とある少年の話2
ぱっと目が覚めた。呼吸は落ち着いている。
見回してもアンナはいない。当たり前だ、二十四時間働きっぱなしなんて倒れてしまう。休んで当然だ。
けれど、アンナが目の前にいないと苦しい。
アンナは優しい。すごく優しい。だから僕は、アンナがいないと苦しくなる病気になってしまったんだ。
「…アンナ」
呟いたって返事はない。
…が、今日の出来事が一気に頭を駆け巡った。
「お初にお目にかかります、第三王子殿下。これから私…アンナ・ミラ・ディオールが専属のお世話係となります。よろしくお願いします」
「『専属の』お世話係…?」
「はい。第三王子殿下だけのお世話係ですよ」
「本当?ずっと一緒にいてくれるの?」
「はい」
『専属』『ずっと一緒』ただそれだけで満たされた。しかもアンナは、亡きお母様と同じ栗色の髪と瞳。期待するなという方が無理だ。
「じゃあ、じゃあ甘えていい?」
「もちろんです。ハグしますか?」
「する!」
「第三王子殿下。今までよく頑張ってきましたね。

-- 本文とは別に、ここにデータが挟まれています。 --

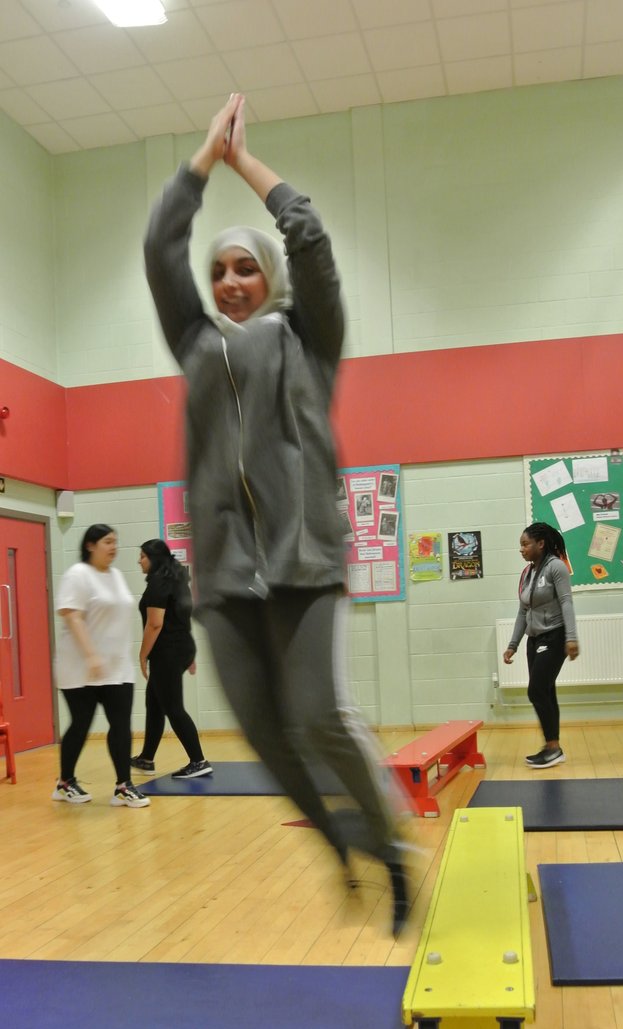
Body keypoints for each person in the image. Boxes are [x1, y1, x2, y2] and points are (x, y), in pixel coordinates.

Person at [144, 93, 410, 935]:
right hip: (224, 577)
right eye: (219, 271)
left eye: (245, 268)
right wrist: (197, 161)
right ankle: (339, 843)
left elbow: (309, 235)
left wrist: (241, 161)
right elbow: (159, 247)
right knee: (262, 733)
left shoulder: (309, 336)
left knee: (318, 717)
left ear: (271, 277)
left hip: (303, 560)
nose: (229, 282)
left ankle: (388, 845)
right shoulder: (194, 345)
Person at [53, 525, 149, 808]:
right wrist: (91, 655)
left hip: (117, 668)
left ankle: (123, 786)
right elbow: (72, 616)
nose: (113, 547)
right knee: (81, 723)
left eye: (115, 542)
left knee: (121, 725)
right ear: (90, 545)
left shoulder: (116, 576)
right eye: (107, 542)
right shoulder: (78, 575)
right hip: (80, 668)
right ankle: (65, 782)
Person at [131, 539, 212, 780]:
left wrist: (142, 655)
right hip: (179, 648)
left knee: (173, 708)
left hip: (168, 651)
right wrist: (189, 654)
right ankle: (146, 758)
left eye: (143, 556)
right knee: (154, 702)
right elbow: (182, 615)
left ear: (153, 559)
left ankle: (198, 761)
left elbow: (155, 624)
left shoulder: (159, 582)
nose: (139, 561)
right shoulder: (176, 578)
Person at [503, 522, 579, 768]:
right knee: (546, 691)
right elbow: (522, 611)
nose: (521, 549)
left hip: (554, 636)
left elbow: (566, 602)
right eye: (521, 545)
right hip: (534, 639)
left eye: (525, 544)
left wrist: (571, 638)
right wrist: (513, 644)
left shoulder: (556, 567)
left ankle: (552, 747)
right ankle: (553, 747)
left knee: (536, 691)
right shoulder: (527, 573)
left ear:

偉い偉い」
「えへへ…」
ハグをされ頭を撫でられて、母の温もりとはこういうものだろうかと想像する。
「第三王子殿下、もしよかったら一緒に絵本でも読みましょうか」
「うん!」
二人で絵本をめくるのはとても楽しかった。こんなにも満たされたのは初めてだった。
「ほら、第三王子殿下。ここがお庭ですよ。これがお花です」
「わあ…!すごい!」
「ねえ、アンナ。アンナはどれが好き?」
「そうですね…この白い薔薇ですね」
「ふふ、綺麗だもんね!匂いもいいなぁ」
「それもありますが…」
「?」
「…なんとなく、第三王子殿下のイメージにぴったりな気がして」
庭に連れ出してもらった。嬉しい言葉をもらった。
「じゃあ、第三王子殿下。よかったら私があーんして差し上げましょうか?」
「え?いいの?」
「はい。そのかわり完食してくださいね。大丈夫ですか?」
「…うん!頑張る!いただきます!」
あーんしてもらったご飯は、苦手なものでも完食できた。
「じゃあ、今度は僕がアンナにあーんしてあげるね」
「え」
「はい、アンナ。あーん」
「…いただきます」
「美味しい?」
「美味しいです、ありがとうございます」
「これから毎日こうして食べさせ合いっこしようね」
僕の言葉に嬉しそうなアンナを見て、余計に嬉しくなった。
「おおー、マッサージってこんな感じなんだね」
「はい、痛くないですか?」
「んー…痛いけど、なんか効く感じがする。嫌な感じじゃないからもっと続けて欲しいな」
「わかりました」
マッサージもしてもらえて、なんだか身体の調子が良くなった気がした。
「ふぁ…お風呂は温かくてほっとするね」
「そうですね、第三王子殿下」
「アンナは洗い方も優しいね。なんだか眠たくなっちゃうな」
「あ、お風呂で寝ちゃダメですよ」
「うん、気をつける」
そう言いつつ、僕が万が一にも溺れないよう支えてくれるアンナが可愛くて。嬉しくて。
「では、第三王子殿下。そろそろ寝ましょうね」
「うん」
「…その、第三王子殿下」
「なあに?」
「もしよろしければ…もう少しだけ側にいてもよろしいでしょうか?」
寂しさに気付いてもらえて嬉しかった。その後咳き込んだ自分が恨めしかった。夜になるといつもこうなのだ。でも、眠れるまではアンナが側にいてくれたから…それだけは、よかった。
「…ふふ」
いつのまにか、苦しいのは取れた。アンナはこの場にいないけど、アンナは僕を見捨てたりしないってわかってる。僕にはわかる。
だから、苦しむ必要なんてない。
「はやくアンナに会いたいな」
苦しいのが取れたら、今度は早くアンナに会いたいというワクワクが止まらなくなってきた。早く寝て朝を待とう。